[SOURCE EXCERPT]
>>>
The CHAIRMAN. Well, I certainly share your view on tax indexing. It seems to me that ought to be about the best thing you could tell your workers-if there is a cost-of-living adjustment you don't get a tax increase. I have always thought that unions really ought to support indexing. Is there any shift in your position?

Mr. CANTOR. No, sir. I think from the day it was proposed we have been opposed to it.

There are several aspects of our objections. First, I remember the days of "fiscal dividends." But, now we have structural deficits.

Also, I think a key factor here is that indexing does put an end to automatic stabilizer in the economy. When the economy would overheat every once in awhile, the tax structure would automatically come in and cool things off.

Now, I think we have a situation where we are already relying much, much too much on monetary policy for economic management. Indexing would increase such reliance even more.

Also, there is a big difference between indexing wages by cost-ofliving indexes and indexing taxes because you are trying to preserve "real" purchasing power, not "real" tax burdens.

So what happens when you index the tax structure is that it really increases the purchasing power of the higher income groups much more than it increases the purchasing power of lower income groups, even though in percentage terms of tax burdens the result is different. I think it is an entirely different issue, and I think workers are better off without an indexed tax structure. And I think, as important at this point is the fact that indexing has not gone into effect yet. That is something going for repealing it right now. I think all here at least agree to a need for deficit reduction. What better way of doing it than to have something repealed that hasn't already taken effect?

As I understand the figures, there is a lot of money to be saved in not letting indexing go into effect. Now, that is a purely pragmatic advantage.

The CHAIRMAN. Well, we had a proposal from Senator Wallop, Senator Danforth, and Senator Boren to reduce the indexing but also the COLA to CPI-minus-3. I guess on the House side Carroll Campbell and Jim Jones had a CPI-minus-2. But I assume you are opposed to the COLA side of that one.

Mr. CANTOR. Again, Senator, as Mr. Hutton pointed out, there is a kind of logic-a King Solomon's logic-we will cut the baby in half. I don't understand the logic to a dollar-for-dollar linkage of budget cuts with tax cuts. It sounds like a logical symmetry, but it doesn't make sense to me.

The CHAIRMAN. Well, it's probably not going to go anywhere, because there is opposition from the President and the Speaker on that.

Mr. CANTOR. A COLA on a benefit program, and a cost-of-living on taxes, to me, are entirely different things.

The CHAIRMAN. What about Mr. Keating. In the package we have been looking at—and again, I don't suggest it is going to be the one that is going to pass this committee, if any passes this committee-according to our figures we have about $13 billion in loophole closings, compliance, and eliminating abuses. The Treasury es

timates it to be even $18 billion. You don't have any objection to closing tax loopholes, do you?
<<<
[SUPPLIED DATA]
>>>
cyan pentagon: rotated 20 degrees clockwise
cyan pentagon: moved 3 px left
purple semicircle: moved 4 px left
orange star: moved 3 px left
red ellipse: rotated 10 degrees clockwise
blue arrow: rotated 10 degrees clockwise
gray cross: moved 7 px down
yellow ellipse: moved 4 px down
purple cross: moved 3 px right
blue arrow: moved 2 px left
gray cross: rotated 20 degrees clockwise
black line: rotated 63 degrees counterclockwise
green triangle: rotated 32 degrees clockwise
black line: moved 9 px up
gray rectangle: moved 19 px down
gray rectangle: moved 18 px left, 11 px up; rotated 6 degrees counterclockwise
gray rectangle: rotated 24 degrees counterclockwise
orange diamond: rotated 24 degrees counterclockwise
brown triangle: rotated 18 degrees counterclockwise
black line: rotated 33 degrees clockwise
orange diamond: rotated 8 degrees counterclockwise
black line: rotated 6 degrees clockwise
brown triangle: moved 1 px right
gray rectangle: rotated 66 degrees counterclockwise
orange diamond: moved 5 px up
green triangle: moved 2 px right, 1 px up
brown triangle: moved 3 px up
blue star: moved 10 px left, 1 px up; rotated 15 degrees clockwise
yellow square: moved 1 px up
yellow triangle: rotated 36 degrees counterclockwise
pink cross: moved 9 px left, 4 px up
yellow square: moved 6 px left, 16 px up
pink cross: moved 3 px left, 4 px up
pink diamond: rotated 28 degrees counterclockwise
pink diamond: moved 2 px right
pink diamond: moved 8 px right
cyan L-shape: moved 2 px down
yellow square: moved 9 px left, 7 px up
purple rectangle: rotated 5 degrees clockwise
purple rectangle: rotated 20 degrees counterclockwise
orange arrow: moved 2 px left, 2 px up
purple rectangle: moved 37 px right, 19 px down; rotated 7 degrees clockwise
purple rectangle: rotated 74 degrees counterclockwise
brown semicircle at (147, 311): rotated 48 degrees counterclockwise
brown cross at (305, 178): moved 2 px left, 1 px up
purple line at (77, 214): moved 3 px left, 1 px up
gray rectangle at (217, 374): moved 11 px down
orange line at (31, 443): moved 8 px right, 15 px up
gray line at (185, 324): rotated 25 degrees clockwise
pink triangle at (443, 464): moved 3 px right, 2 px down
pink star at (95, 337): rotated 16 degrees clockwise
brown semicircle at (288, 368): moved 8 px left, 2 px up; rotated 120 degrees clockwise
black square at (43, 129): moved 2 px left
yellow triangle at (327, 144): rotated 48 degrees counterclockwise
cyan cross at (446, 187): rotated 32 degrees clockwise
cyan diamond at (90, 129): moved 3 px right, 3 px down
<<<
[REQUIREMENTS]
A. According to the hearing transcript, what proposal did Carroll Campbell and Jim Jones have on the House side?
B. Gather every line of the entries that contains the string "yellow".
The hearing transcript and the entries are unrelated material.

[EXERCISE RESULTS]
A. A CPI-minus-2.

B.
yellow ellipse: moved 4 px down
yellow square: moved 1 px up
yellow triangle: rotated 36 degrees counterclockwise
yellow square: moved 6 px left, 16 px up
yellow square: moved 9 px left, 7 px up
yellow triangle at (327, 144): rotated 48 degrees counterclockwise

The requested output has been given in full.